4.5. Face Recognition with Head Pose Estimation

In this section, we show the results on face recognition by taking advantage of head pose estimation. Note that if a face is not frontal, then its appearance is usually surrounded by the background. The information provided by the background is not effective for face recognition. To overcome such a problem, we use the partial information (i.e., the nonbackground face region) to perform the face recognition process. The CFA method [10] (without relying on head pose estimation) is used as the baseline face recognition method. For head pose estimation, we use the OTF and DCFB for comparisons. Table 5 shows the results of the recognition accuracy obtained by all the competing methods. For each method, three different face representations (i.e., gray, Gabor, and HOG) are used for face recognition. The CFA method directly performs face recognition without head pose estimation. The method (A+B) denotes the combination of the head pose estimation method A (OTF or DCFB) and the face recognition method B (CFA in our paper). Note that we use the HOG features for both DCFB and OTF.

From Table 5, we can see that DCFB+CFA with the Gabor features obtains the best recognition performance among three feature representations. By using the head pose estimation, the performance of face recognition (i.e., DCFB+CFA) can be significantly improved. Specifically, DCFB+CFA with the Gabor features can improve at least 40% than CFA with the Gabor features. DCFB+CFA can obtain the higher recognition accuracy than OTF+CFA because DCFB has the better head pose estimation ability than OTF. In addition, DCFB+CFA with the Gabor features achieves the highest recognition accuracy among all the competing methods. CFA achieves the worst performance since head pose estimation is not used.
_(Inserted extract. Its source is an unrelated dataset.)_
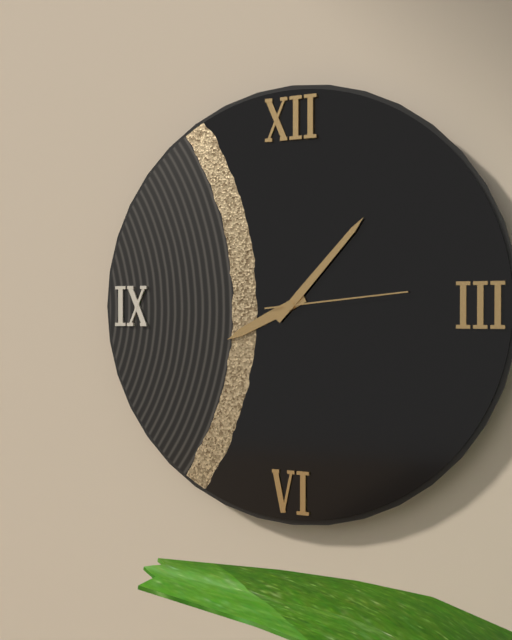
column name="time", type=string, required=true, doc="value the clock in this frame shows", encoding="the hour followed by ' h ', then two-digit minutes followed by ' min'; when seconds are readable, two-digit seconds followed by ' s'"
8 h 07 min 14 s
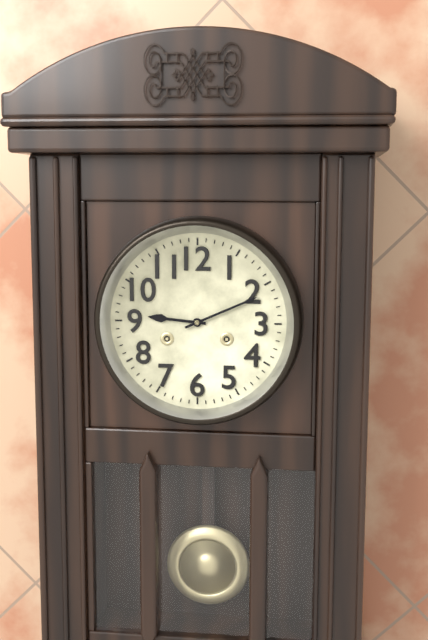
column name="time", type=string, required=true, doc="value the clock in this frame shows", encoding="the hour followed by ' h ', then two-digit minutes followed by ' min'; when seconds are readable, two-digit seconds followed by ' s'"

In this way, the intraclass variations caused by pose differences are much larger than the interclass variations caused by individual differences. As a result, the recognition rates greatly drop. Note that different from head pose estimation where the HOG features show the best performance for DCFB, Gabor is much more effective than Gray and HOG for DCFB in face recognition, due to the fact that Gabor is less sensitive to pose variations during the filtering steps. From the above results, the robust head pose estimation is an essential step for face recognition.

5. Conclusions

In this paper, a novel feature extraction framework DCFB has been proposed for robust head pose estimation and face recognition. An effective 1-Dimensional optimal tradeoff filter, called 1D-OTF, is designed in DCFB by using the frequency representations of 1D features on the linear subspace obtained by principal component analysis. Experimental results have demonstrated the effectiveness of DCFB for head pose estimation, face recognition, and occlusion estimation. Moreover, the superiority of the generalization capability of DCFB has been shown.

Data Availability

The data used to support the findings of this study are available from the corresponding author upon request.

Disclosure

An earlier version of this paper was presented as a conference paper at the 4th International Conference on Intelligent Science and Big Data Engineering, Beijing, China, 2013.

Conflicts of Interest

The authors declare that there are no conflicts of interest regarding the publication of this article.

Acknowledgments

This work was supported by the National Key R&D Program of China (no. 2017YFB1302400), by the National Nature Science Foundation of China (nos. 61503315, 61571379) and the National Nature Science Foundation of Fujian (nos. 2018J01576, 2017J01127). The authors are indebted to Professor Hanzi Wang for helpful criticism of an earlier version of this paper.